* _Exercise materials_

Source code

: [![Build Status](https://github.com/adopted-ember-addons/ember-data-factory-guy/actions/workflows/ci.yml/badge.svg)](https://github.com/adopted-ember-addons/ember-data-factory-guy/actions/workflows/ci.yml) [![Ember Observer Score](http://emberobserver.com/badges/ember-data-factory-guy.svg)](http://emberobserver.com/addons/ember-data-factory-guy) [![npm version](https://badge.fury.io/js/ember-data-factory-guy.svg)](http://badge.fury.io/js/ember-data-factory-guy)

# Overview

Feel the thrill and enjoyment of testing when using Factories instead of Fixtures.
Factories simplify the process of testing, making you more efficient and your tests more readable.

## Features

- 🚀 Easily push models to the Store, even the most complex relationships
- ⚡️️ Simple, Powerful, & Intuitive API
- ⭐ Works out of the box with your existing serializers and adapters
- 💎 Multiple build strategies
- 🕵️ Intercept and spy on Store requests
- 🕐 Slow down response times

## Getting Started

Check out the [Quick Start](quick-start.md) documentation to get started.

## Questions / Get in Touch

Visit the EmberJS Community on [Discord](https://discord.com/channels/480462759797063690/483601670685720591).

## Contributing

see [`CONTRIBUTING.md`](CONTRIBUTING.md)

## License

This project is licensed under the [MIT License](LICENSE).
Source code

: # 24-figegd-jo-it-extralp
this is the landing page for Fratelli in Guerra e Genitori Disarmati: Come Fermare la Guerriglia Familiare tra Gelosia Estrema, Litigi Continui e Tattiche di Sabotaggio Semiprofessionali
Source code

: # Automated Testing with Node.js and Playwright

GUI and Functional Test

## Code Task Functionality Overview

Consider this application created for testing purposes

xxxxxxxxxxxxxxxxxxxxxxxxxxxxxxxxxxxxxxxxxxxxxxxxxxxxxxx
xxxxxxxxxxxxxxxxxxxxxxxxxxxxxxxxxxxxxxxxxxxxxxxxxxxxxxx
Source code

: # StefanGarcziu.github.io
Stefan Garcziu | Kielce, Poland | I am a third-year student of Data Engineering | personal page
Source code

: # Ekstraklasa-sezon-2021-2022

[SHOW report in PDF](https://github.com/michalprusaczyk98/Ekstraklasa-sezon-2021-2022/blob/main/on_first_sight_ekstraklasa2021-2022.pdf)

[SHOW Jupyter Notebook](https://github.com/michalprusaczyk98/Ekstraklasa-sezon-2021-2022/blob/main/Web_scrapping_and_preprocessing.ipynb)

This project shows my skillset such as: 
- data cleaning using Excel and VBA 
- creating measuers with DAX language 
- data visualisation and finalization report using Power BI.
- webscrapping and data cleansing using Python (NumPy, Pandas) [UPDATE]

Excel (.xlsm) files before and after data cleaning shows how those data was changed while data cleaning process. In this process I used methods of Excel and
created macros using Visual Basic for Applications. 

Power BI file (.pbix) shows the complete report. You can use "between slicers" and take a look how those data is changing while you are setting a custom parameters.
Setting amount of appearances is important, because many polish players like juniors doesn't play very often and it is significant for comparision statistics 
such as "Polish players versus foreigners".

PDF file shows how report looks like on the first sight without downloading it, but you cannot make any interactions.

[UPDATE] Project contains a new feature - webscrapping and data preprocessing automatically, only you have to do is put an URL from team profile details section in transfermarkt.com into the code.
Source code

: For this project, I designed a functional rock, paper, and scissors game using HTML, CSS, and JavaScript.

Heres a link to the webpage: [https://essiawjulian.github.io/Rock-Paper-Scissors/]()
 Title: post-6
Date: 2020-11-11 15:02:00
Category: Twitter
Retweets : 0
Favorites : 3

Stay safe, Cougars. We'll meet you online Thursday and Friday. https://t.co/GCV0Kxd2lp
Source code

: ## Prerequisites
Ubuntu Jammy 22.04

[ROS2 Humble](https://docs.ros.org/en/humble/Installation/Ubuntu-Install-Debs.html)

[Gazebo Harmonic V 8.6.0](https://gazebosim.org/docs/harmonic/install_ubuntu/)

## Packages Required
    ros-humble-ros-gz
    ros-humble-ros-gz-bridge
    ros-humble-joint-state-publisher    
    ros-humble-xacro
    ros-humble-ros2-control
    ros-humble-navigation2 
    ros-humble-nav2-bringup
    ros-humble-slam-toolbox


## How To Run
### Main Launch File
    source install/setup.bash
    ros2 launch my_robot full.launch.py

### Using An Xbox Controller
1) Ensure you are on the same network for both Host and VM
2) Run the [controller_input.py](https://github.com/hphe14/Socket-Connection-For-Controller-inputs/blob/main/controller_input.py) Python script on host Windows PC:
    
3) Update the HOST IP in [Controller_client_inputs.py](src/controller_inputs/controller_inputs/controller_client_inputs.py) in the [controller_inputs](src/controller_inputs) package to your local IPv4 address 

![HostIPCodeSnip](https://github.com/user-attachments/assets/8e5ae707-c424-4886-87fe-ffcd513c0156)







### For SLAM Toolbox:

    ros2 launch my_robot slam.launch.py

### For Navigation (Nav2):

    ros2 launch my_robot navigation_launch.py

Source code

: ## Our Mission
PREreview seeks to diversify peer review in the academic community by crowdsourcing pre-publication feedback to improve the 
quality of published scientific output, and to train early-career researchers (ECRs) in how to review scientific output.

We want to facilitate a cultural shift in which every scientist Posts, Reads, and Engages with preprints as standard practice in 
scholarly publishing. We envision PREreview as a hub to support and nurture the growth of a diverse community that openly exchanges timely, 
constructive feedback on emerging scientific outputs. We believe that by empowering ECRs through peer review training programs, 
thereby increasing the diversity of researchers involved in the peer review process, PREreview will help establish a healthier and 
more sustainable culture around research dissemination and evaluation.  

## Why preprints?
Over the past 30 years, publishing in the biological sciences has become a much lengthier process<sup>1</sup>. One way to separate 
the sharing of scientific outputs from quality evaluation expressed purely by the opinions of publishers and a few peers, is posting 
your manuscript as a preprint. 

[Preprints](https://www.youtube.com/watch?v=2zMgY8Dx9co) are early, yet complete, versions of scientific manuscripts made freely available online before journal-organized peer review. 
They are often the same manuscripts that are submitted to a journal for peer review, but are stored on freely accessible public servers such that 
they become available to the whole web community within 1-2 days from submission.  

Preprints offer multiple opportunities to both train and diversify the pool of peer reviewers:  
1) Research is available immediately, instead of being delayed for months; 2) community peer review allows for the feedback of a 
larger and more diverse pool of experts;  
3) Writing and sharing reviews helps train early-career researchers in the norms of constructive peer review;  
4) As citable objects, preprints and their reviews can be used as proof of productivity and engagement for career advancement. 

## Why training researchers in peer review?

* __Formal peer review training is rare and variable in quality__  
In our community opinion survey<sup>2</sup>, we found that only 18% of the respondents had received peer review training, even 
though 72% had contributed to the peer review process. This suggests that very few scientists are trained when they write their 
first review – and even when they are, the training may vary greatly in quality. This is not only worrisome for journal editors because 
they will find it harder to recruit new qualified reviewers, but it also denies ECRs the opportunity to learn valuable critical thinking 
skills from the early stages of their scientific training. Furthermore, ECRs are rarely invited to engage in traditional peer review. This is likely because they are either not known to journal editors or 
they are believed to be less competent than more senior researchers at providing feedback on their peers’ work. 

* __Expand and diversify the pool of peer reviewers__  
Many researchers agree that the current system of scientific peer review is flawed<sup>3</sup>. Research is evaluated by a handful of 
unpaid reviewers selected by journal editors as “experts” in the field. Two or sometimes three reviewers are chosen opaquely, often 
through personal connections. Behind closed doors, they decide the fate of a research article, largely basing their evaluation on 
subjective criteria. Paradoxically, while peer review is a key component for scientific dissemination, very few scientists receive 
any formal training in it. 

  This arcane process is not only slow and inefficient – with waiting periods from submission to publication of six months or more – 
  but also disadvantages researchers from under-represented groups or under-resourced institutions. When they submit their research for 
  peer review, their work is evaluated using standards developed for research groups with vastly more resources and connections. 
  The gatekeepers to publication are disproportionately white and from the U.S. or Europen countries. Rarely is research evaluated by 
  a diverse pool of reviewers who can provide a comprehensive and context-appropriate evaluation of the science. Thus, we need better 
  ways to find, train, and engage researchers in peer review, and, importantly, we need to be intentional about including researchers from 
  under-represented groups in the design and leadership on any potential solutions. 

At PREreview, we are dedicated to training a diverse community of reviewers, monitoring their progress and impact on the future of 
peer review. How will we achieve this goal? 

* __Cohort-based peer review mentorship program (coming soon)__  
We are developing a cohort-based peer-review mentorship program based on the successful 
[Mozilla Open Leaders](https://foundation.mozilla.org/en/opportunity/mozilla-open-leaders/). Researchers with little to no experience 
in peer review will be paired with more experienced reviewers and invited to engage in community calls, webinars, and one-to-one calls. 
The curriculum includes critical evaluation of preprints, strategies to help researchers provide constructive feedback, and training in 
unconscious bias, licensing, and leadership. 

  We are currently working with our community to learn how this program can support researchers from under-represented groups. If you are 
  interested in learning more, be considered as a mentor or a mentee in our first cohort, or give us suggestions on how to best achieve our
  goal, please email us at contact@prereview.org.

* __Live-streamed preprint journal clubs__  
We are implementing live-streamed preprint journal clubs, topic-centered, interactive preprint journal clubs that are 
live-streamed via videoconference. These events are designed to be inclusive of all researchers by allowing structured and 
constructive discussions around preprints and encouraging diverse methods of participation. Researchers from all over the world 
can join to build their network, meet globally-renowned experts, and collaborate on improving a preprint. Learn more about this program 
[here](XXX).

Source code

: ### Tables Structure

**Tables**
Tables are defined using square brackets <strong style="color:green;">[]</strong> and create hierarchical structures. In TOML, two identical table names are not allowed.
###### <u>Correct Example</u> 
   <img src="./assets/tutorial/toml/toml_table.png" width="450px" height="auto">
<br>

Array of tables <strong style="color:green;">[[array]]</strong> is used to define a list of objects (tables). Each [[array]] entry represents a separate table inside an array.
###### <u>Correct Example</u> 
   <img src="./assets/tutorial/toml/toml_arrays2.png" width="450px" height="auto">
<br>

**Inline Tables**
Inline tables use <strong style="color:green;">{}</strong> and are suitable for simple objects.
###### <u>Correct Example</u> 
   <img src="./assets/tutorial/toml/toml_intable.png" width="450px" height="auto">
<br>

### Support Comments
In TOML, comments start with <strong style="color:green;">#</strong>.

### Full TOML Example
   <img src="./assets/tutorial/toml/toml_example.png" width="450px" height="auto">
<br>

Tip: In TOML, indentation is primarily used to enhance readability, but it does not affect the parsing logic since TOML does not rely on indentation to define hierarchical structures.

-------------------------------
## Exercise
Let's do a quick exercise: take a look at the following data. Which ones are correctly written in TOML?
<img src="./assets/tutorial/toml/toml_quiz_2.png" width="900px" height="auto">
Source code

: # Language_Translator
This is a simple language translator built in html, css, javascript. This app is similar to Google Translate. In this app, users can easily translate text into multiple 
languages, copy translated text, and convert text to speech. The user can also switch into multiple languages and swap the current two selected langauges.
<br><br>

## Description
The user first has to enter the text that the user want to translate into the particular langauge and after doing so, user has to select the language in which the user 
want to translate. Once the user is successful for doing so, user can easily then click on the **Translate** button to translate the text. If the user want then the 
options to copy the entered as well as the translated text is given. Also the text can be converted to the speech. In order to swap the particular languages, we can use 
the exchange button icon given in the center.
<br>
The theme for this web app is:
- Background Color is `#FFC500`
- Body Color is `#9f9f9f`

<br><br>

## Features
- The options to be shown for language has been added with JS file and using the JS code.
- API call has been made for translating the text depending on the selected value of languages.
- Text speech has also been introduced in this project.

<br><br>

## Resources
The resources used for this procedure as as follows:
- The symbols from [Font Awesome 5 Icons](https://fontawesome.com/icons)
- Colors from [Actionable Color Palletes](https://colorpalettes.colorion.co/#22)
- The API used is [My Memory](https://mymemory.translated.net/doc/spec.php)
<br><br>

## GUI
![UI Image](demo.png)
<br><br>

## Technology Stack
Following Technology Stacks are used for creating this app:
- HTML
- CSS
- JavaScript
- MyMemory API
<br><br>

* _Aim of the exercise_
What is the number of lines in the data that include "successful"? Answer with that number alone.

* _Solution_
2